Persistence of climate changes due to a range of greenhouse gases.

Proceedings of the National Academy of Sciences of the United States of America

Susan Solomon, John S Daniel, Todd J Sanford, Daniel M Murphy, Gian-Kasper Plattner, Reto Knutti, Pierre Friedlingstein

Affiliations

  1. Chemical Sciences Division, Earth System Research Laboratory, National Oceanic and Atmospheric Administration, Boulder, CO 80305, USA. [email protected]

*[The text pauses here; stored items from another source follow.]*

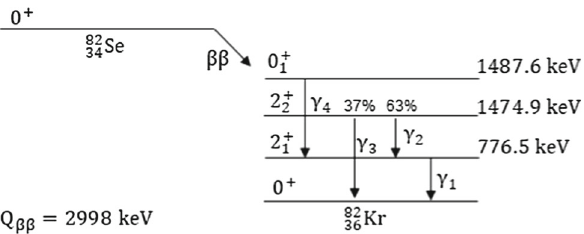
Fig. 1 Decay scheme of 82 Se to 82 Kr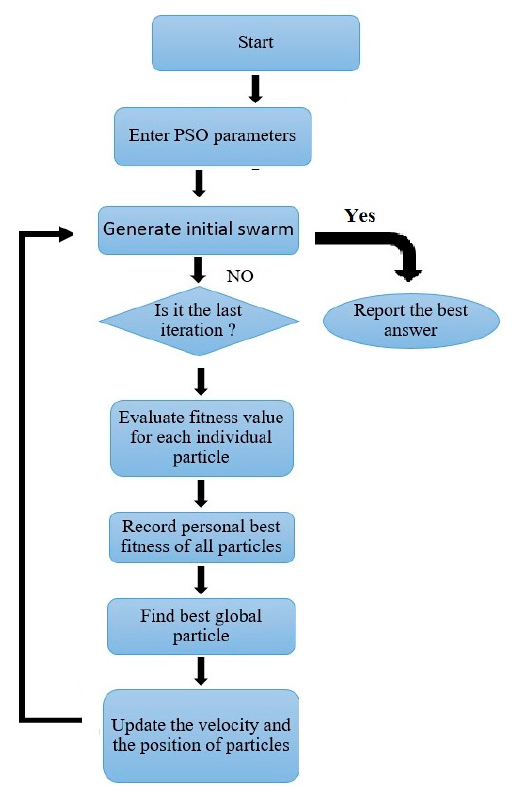
Figure 21. PSO sequential flowchart.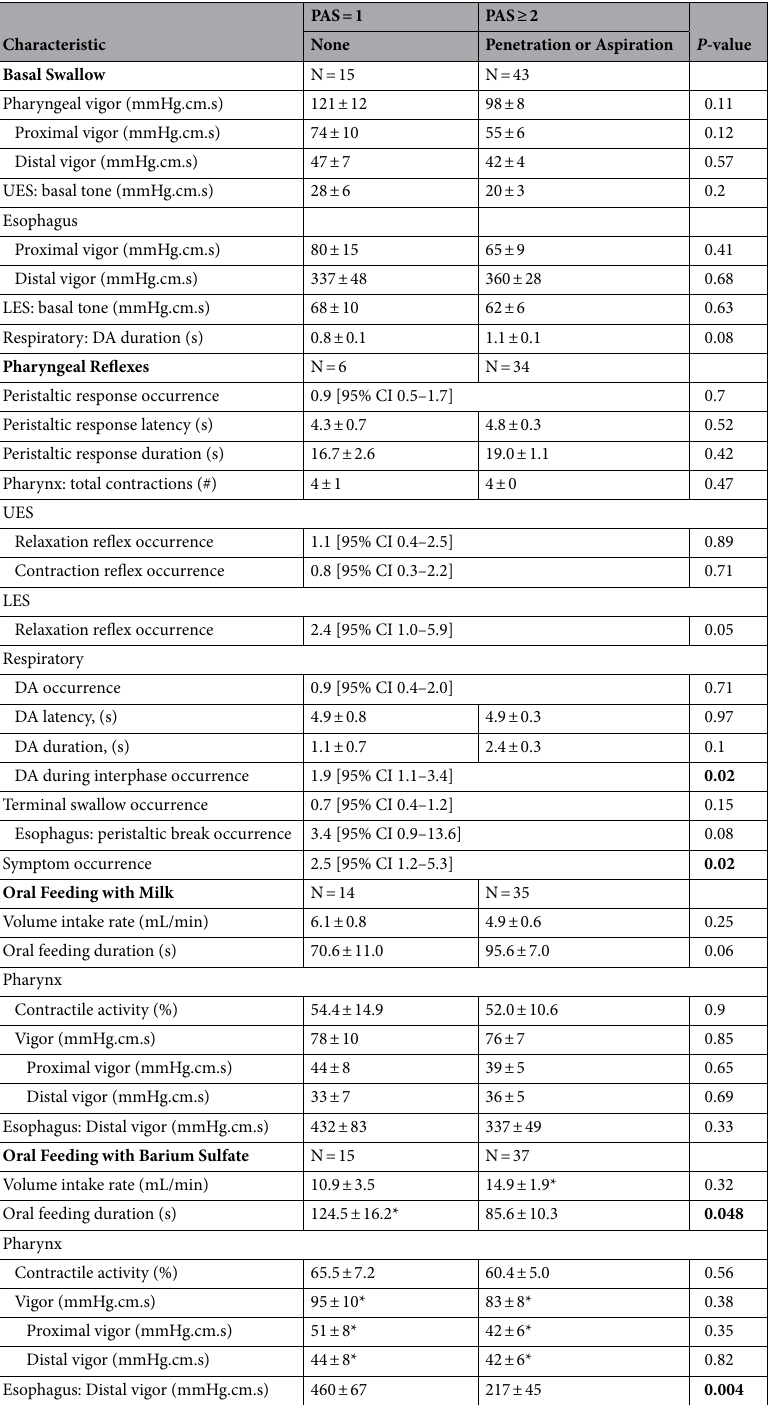
Table 4. Comparison of HRM motility characteristics in study infants with and without penetration or aspiration. Data presented as Mean ± SE or Odds Ratio [95% CI] with PAS = 1 used as reference group for Odds Ratios. Interpretation example: infants with penetration or aspiration are 2.5 times more likely to have symptoms than those without penetration or aspiration. UES- upper esophageal sphincter, LES- lower esophageal sphincter, DA- deglutition apnea. * p < 0.05 versus oral feeding with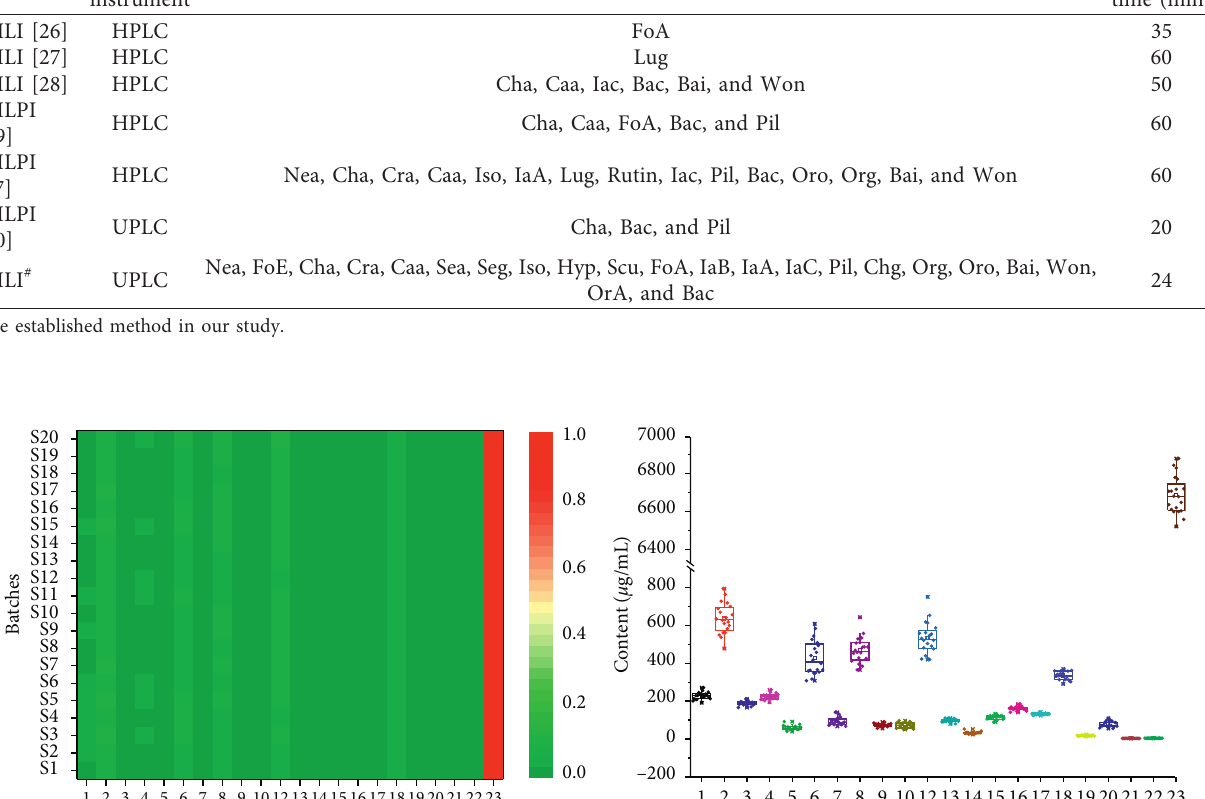
Table 3: Comparation between the previously reported analytical methods and our established method. Drugs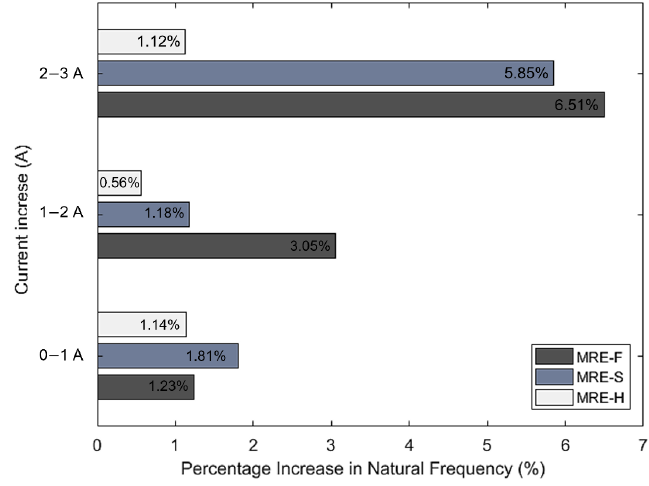
Figure 14. Percentage increase in natural frequency for MRE-F, MRE-S, and MRE-H.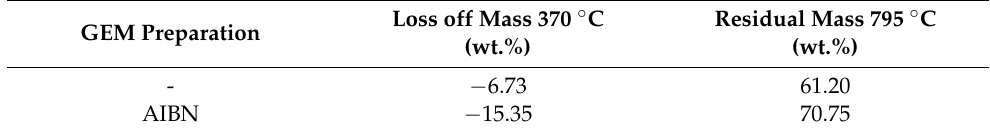
Table 1. Influence of radical initiator and radical inhibitor in the reaction. GEM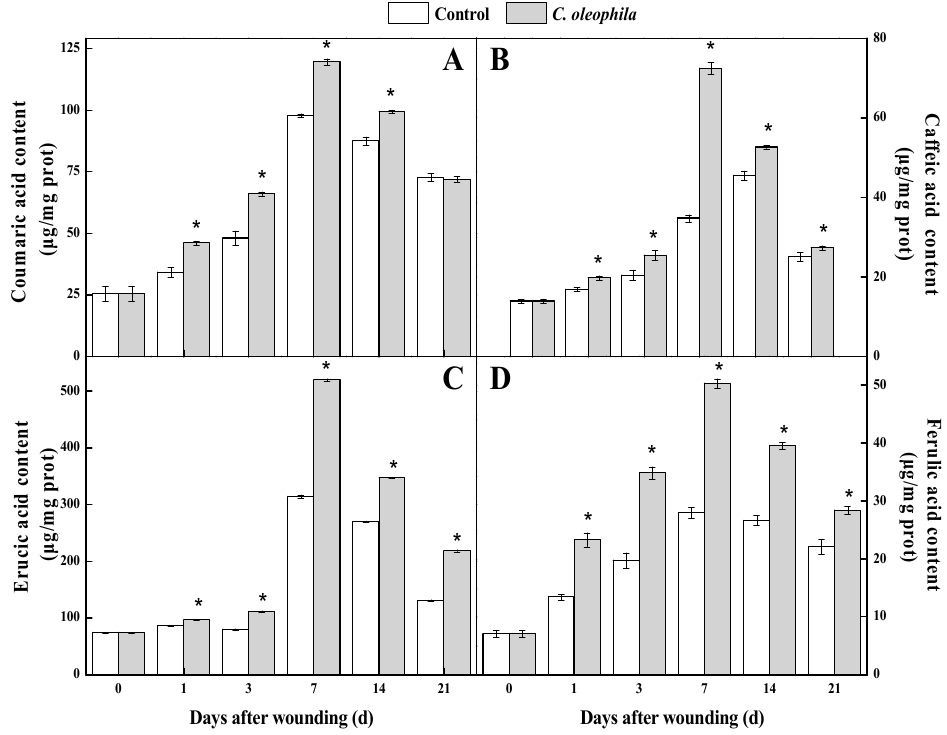
Figure 4. Effects of C. oleophila treatment on the content of coumaric acid ( A ), caffeic acid ( B ), erucic acid ( C ), and ferulic acid ( D ) at wound sites of tubers during healing. Bars indicate standard error (±SE). Asterisks indicate significant difference ( p < 0.05).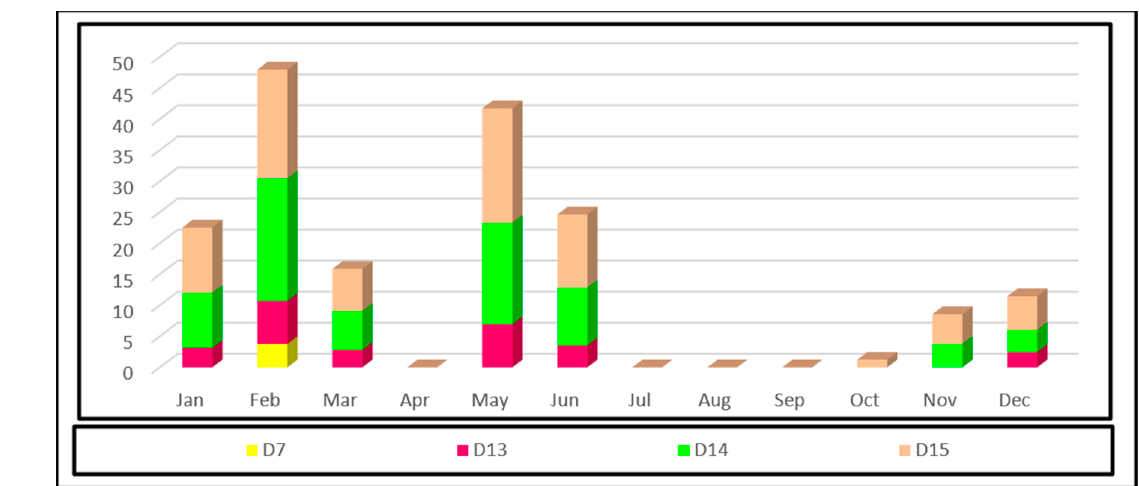
Figure 15. Monthly unmet demand (MCM) of lining four sections.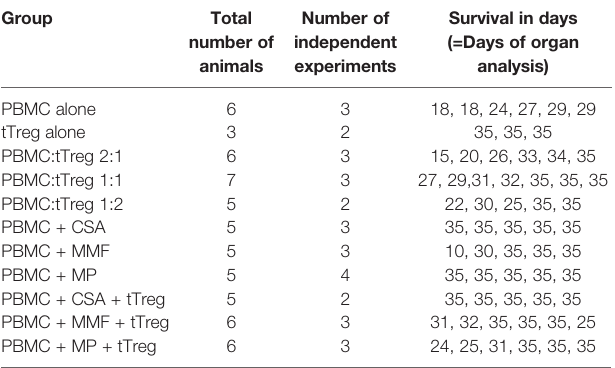
TABLE 1 | Summary of experimental setup. Group Total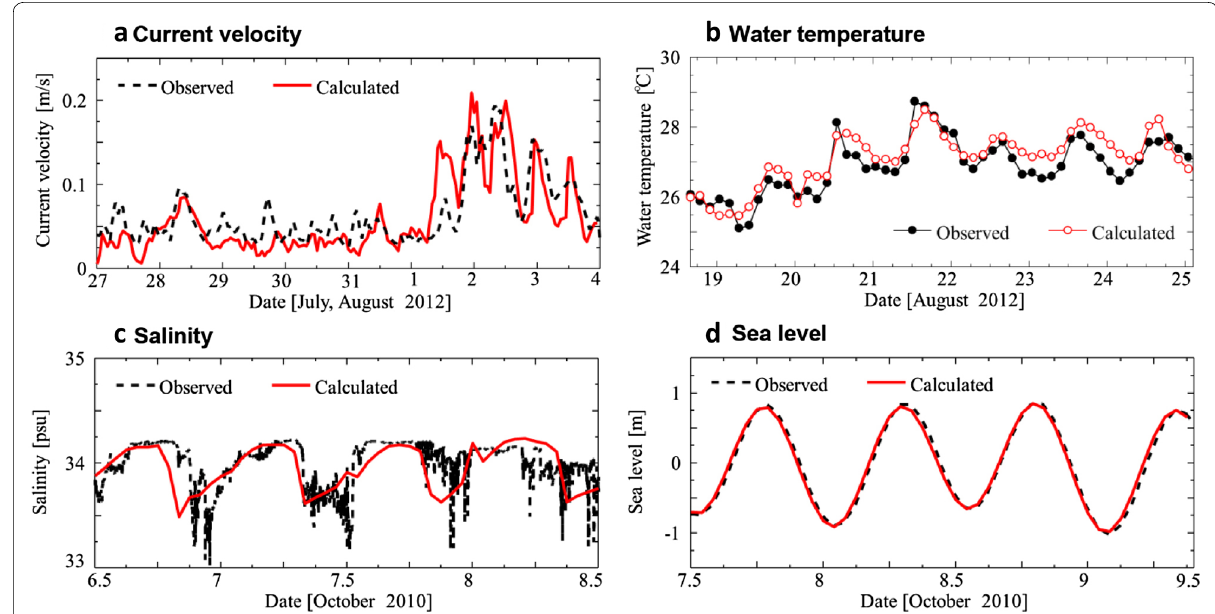
Fig. 8 Comparison between observed and calculated values (after Fig. 11 in Shimokawa et al.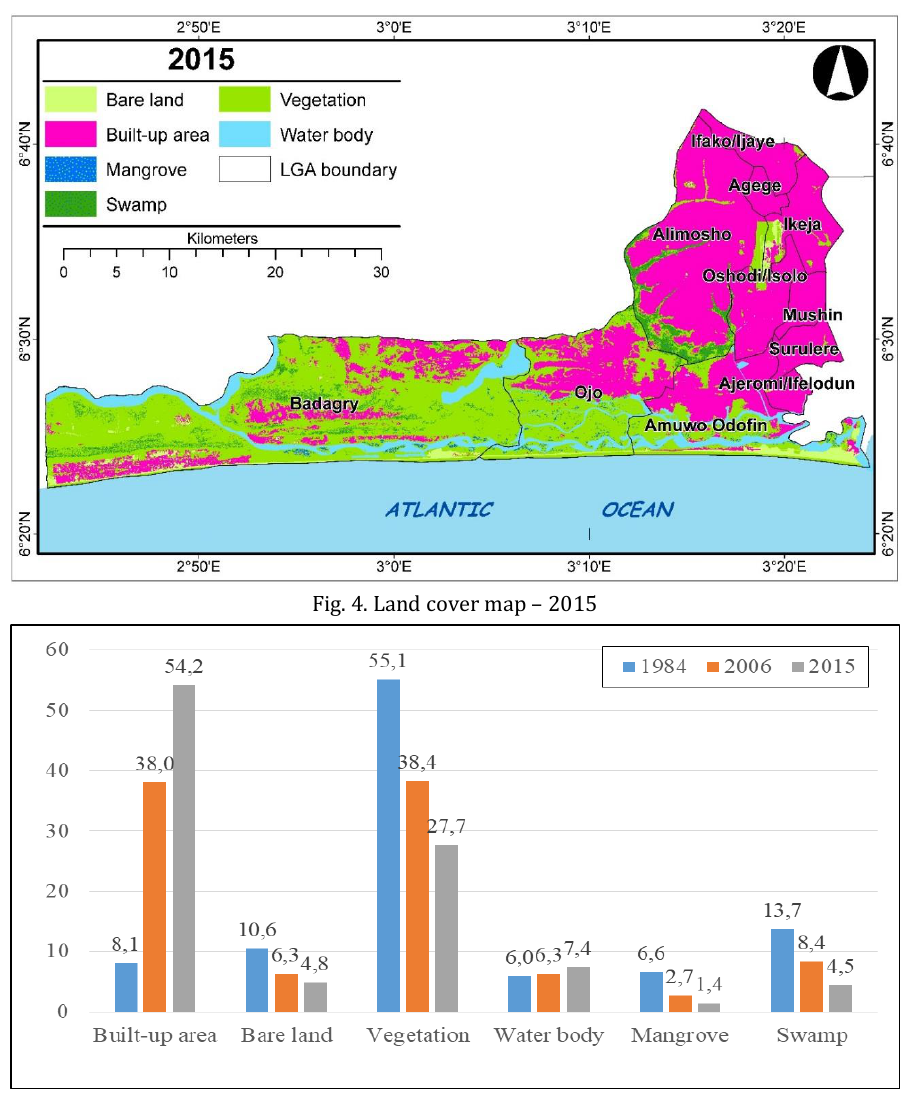
Fig. 5. Percentage distribution of land cover – 1984, 2006 and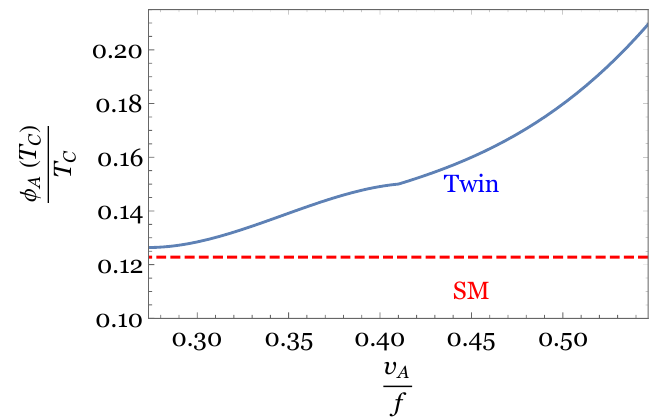
Figure 3 . The ratio (cid:30) ( T ) =T for each U(4) symmetry breaking scale f . The blue curve repre- A C C sents (cid:30) ( T ) =T evaluated by use of eq. (3.20). The dashed red line represents the same ratio but A C C with only the Standard Model contributions being taken into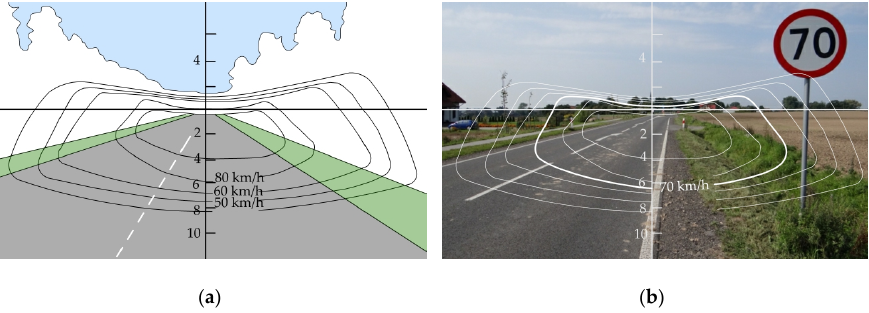
Figure 10. Driver’s visual attention area: ( a ) using the data from [15]; ( b ) with a 70 km / h speed limit indicated on the B-33 sign.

PMID: 20937898 PMCID: PMC2972948 DOI: 10.1073/pnas.1006282107

Abstract

Emissions of a broad range of greenhouse gases of varying lifetimes contribute to global climate change. Carbon dioxide displays exceptional persistence that renders its warming nearly irreversible for more than 1,000 y. Here we show that the warming due to non-CO(2) greenhouse gases, although not irreversible, persists notably longer than the anthropogenic changes in the greenhouse gas concentrations themselves. We explore why the persistence of warming depends not just on the decay of a given greenhouse gas concentration but also on climate system behavior, particularly the timescales of heat transfer linked to the ocean. For carbon dioxide and methane, nonlinear optical absorption effects also play a smaller but significant role in prolonging the warming. In effect, dampening factors that slow temperature increase during periods of increasing concentration also slow the loss of energy from the Earth's climate system if radiative forcing is reduced. Approaches to climate change mitigation options through reduction of greenhouse gas or aerosol emissions therefore should not be expected to decrease climate change impacts as rapidly as the gas or aerosol lifetime, even for short-lived species; such actions can have their greatest effect if undertaken soon enough to avoid transfer of heat to the deep ocean.